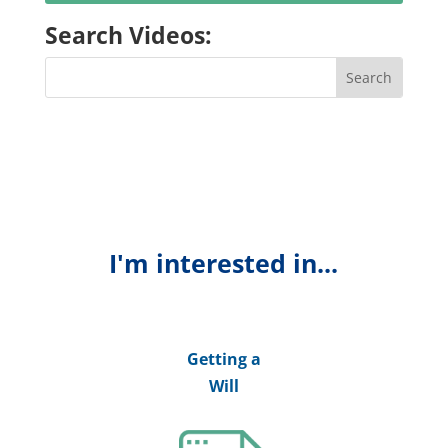
Search Videos:
I'm interested in...
Getting a
Will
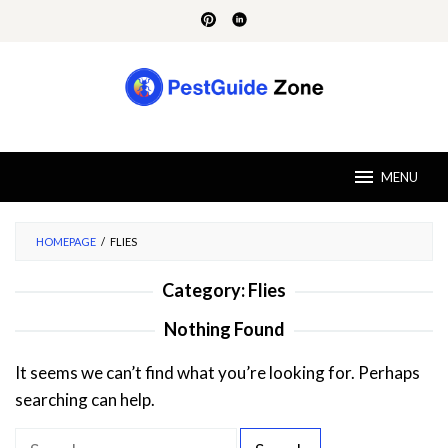
Skip
to
content
MENU
HOMEPAGE
/
FLIES
Category:
Flies
Nothing Found
It seems we can’t find what you’re looking for. Perhaps
searching can help.
S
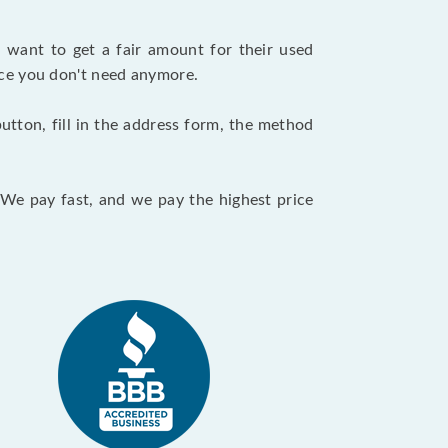
want to get a fair amount for their used
evice you don't need anymore.
utton, fill in the address form, the method
. We pay fast, and we pay the highest price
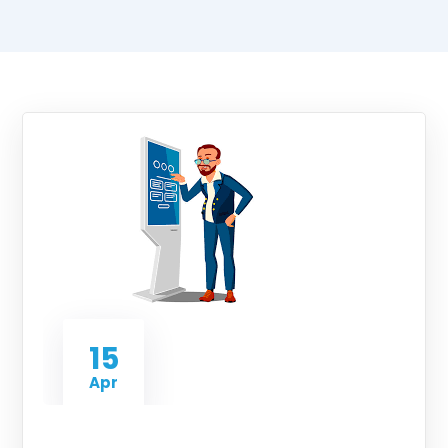
15
Apr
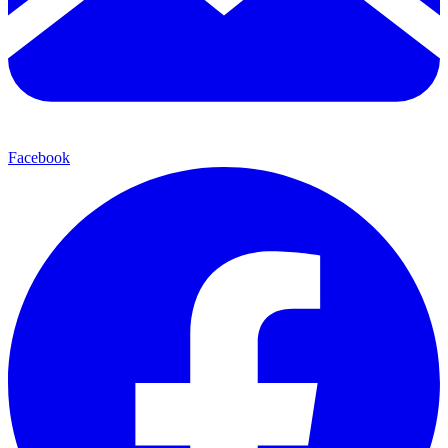
Facebook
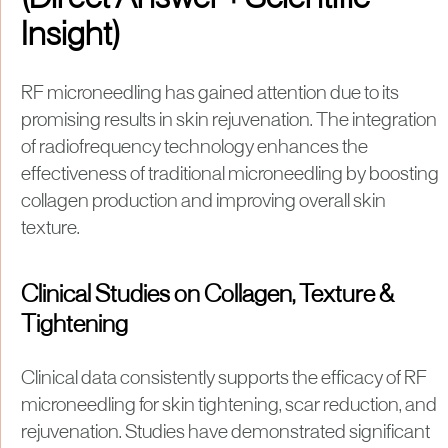
(Direct Answer + Scientific
Insight)
RF microneedling has gained attention due to its
promising results in skin rejuvenation. The integration
of radiofrequency technology enhances the
effectiveness of traditional microneedling by boosting
collagen production and improving overall skin
texture.
Clinical Studies on Collagen, Texture &
Tightening
Clinical data consistently supports the efficacy of RF
microneedling for skin tightening, scar reduction, and
rejuvenation. Studies have demonstrated significant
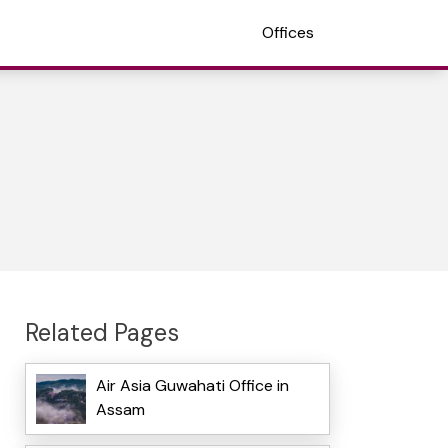
Offices
Related Pages
Air Asia Guwahati Office in
Assam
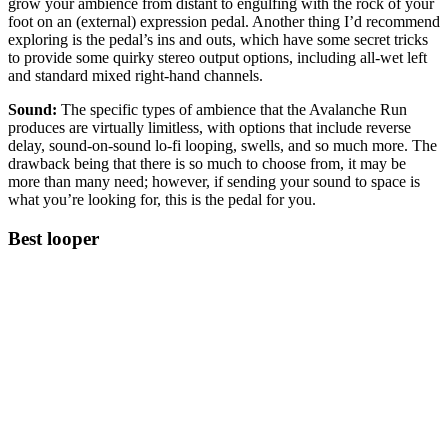
grow your ambience from distant to engulfing with the rock of your
foot on an (external) expression pedal. Another thing I’d recommend
exploring is the pedal’s ins and outs, which have some secret tricks
to provide some quirky stereo output options, including all-wet left
and standard mixed right-hand channels.
Sound:
The specific types of ambience that the Avalanche Run
produces are virtually limitless, with options that include reverse
delay, sound-on-sound lo-fi looping, swells, and so much more. The
drawback being that there is so much to choose from, it may be
more than many need; however, if sending your sound to space is
what you’re looking for, this is the pedal for you.
Best looper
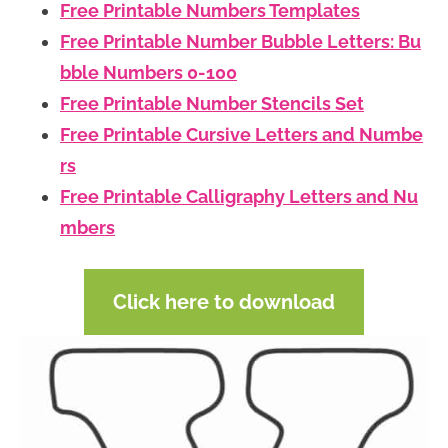
Free Printable Numbers Templates
Free Printable Number Bubble Letters: Bu
bble Numbers 0-100
Free Printable Number Stencils Set
Free Printable Cursive Letters and Numbe
rs
Free Printable Calligraphy Letters and Nu
mbers
Click here to download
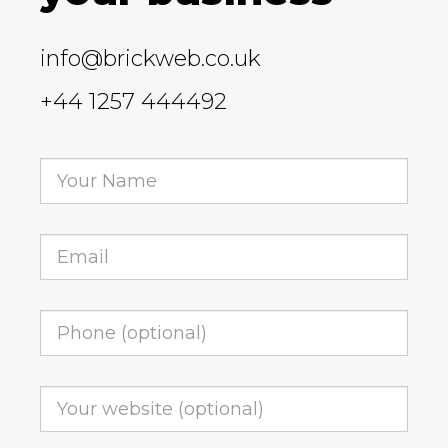
info@brickweb.co.uk
+44 1257 444492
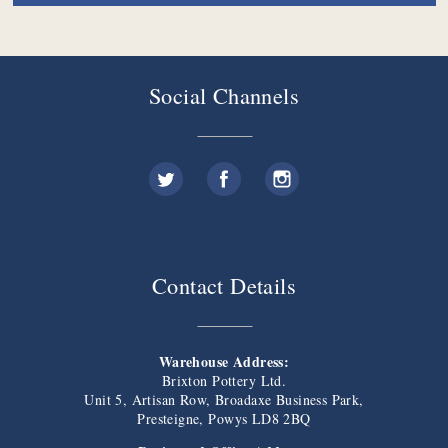
Social Channels
Contact Details
Warehouse Address:
Brixton Pottery Ltd.
Unit 5, Artisan Row, Broadaxe Business Park,
Presteigne, Powys LD8 2BQ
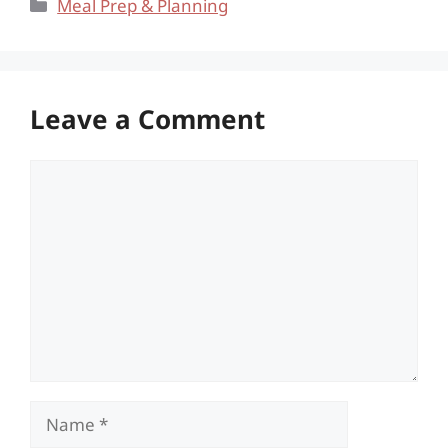
Categories
Meal Prep & Planning
Leave a Comment
Comment
Name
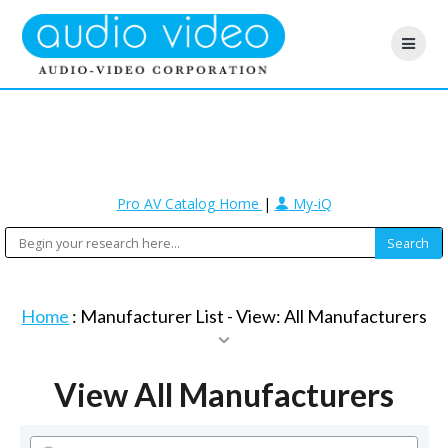
Pro AV Catalog Home
|
My-iQ
Home
: Manufacturer List -
View: All Manufacturers
View All Manufacturers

* Problem details *
Pictures stay out; output the lines from the top of the listing above through the line containing "utton, fill in the address form, the method", exactly as they stand.

* Response *
Search Videos:
I'm interested in...
Getting a
Will
Skip
to
content
MENU
HOMEPAGE
/
FLIES
Category:
Flies
Nothing Found
It seems we can’t find what you’re looking for. Perhaps
searching can help.
S
want to get a fair amount for their used
evice you don't need anymore.
utton, fill in the address form, the method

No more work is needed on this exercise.